** start of Extracted entries **

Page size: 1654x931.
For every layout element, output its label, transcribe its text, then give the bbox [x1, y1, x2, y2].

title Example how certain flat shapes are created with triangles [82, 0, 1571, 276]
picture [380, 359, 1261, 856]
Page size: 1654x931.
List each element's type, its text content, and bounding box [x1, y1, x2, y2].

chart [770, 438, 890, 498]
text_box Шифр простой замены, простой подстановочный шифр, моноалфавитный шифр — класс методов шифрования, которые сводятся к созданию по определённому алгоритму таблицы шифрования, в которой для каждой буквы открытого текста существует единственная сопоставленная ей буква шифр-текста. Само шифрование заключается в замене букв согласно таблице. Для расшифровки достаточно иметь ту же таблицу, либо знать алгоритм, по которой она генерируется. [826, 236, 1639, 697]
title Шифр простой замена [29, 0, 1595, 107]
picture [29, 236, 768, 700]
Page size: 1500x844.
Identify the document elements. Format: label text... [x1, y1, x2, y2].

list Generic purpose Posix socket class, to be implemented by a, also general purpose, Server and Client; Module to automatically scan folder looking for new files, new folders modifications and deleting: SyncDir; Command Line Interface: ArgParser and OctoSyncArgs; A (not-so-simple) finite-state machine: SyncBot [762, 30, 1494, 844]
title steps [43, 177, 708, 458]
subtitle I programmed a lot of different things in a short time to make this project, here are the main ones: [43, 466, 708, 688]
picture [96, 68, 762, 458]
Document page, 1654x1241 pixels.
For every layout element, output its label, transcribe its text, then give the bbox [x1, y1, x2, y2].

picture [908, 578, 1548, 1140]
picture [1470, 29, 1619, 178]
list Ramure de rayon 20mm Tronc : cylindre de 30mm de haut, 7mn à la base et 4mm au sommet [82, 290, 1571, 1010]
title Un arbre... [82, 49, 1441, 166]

** end of Extracted entries **

_Task prompt_. Copy the lines above word for word, from the first one to the last.

_Exercise solution_.
Page size: 1654x931.
For every layout element, output its label, transcribe its text, then give the bbox [x1, y1, x2, y2].

title Example how certain flat shapes are created with triangles [82, 0, 1571, 276]
picture [380, 359, 1261, 856]
Page size: 1654x931.
List each element's type, its text content, and bounding box [x1, y1, x2, y2].

chart [770, 438, 890, 498]
text_box Шифр простой замены, простой подстановочный шифр, моноалфавитный шифр — класс методов шифрования, которые сводятся к созданию по определённому алгоритму таблицы шифрования, в которой для каждой буквы открытого текста существует единственная сопоставленная ей буква шифр-текста. Само шифрование заключается в замене букв согласно таблице. Для расшифровки достаточно иметь ту же таблицу, либо знать алгоритм, по которой она генерируется. [826, 236, 1639, 697]
title Шифр простой замена [29, 0, 1595, 107]
picture [29, 236, 768, 700]
Page size: 1500x844.
Identify the document elements. Format: label text... [x1, y1, x2, y2].

list Generic purpose Posix socket class, to be implemented by a, also general purpose, Server and Client; Module to automatically scan folder looking for new files, new folders modifications and deleting: SyncDir; Command Line Interface: ArgParser and OctoSyncArgs; A (not-so-simple) finite-state machine: SyncBot [762, 30, 1494, 844]
title steps [43, 177, 708, 458]
subtitle I programmed a lot of different things in a short time to make this project, here are the main ones: [43, 466, 708, 688]
picture [96, 68, 762, 458]
Document page, 1654x1241 pixels.
For every layout element, output its label, transcribe its text, then give the bbox [x1, y1, x2, y2].

picture [908, 578, 1548, 1140]
picture [1470, 29, 1619, 178]
list Ramure de rayon 20mm Tronc : cylindre de 30mm de haut, 7mn à la base et 4mm au sommet [82, 290, 1571, 1010]
title Un arbre... [82, 49, 1441, 166]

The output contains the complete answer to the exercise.